Wednesday, May 28, 2008
Since we have a dearth of yummy fresh goat cheese, I am usually really befuzzled as to what to do with all of it.
Some time back Linda Campbell sent me a very nice stoneware stamp of a goat to put into cookies before baking, and a recipe for goat cheese shortbread. Of course, in the meantime, I have put them both in a 'nice safe place'.
Having no recipe to work from, I devised my own- and it has turned out pretty well, if I do say so myself. These are actually a cross between shortbread and sweet scone, but they sure are tasty! Later on I am going to try things like raisins, amaretto, extra butter, lemon zest and other interesting flavors.
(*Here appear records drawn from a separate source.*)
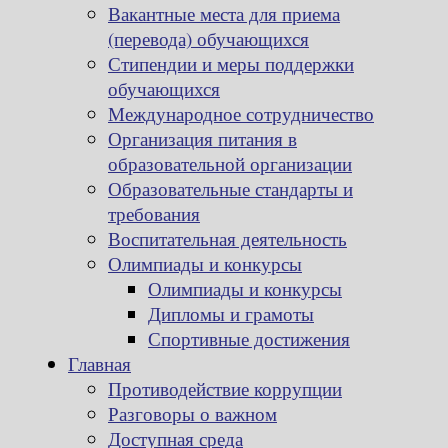
Вакантные места для приема
(перевода) обучающихся
Стипендии и меры поддержки
обучающихся
Международное сотрудничество
Организация питания в
образовательной организации
Образовательные стандарты и
требования
Воспитательная деятельность
Олимпиады и конкурсы
Олимпиады и конкурсы
Дипломы и грамоты
Спортивные достижения
Главная
Противодействие коррупции
Разговоры о важном
Доступная среда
Since all ingredients would have been available in some form during the periods inclusive in the SCA (Society for Creative Anachronism), these would certainly be a sweet treat to serve at feast or to take for a potlach dinner event. Be sure to make 3 times what you think you will need because they disappear quickly. It has no real measure and is made pretty much the same as one would make 'cathead' biscuits. Enjoy!
-As much fresh goat cheese as you think you will need.
-As much sugar (white or brown), or honey you thnk you will need
-As much self-rising flour or bisquick as you think you will need
-A little salt to taste
In a large bowl, combine cheese and sugar to make a thick liquid paste. Add salt to the liquid ingredients. Slowly combine the flour and do not be afraid to mix with your hands! When you have the consistency of a ball, roll the mixture into 2 in" balls with your hands and place on a greased cookie sheet. Place in the oven at 350 degrees for 20-25 minutes or until slightly golden brown on the top.
Let them cool slightly before pouring a big glass of ice cold fresh goat milk and then prepare yourself for ecstasy!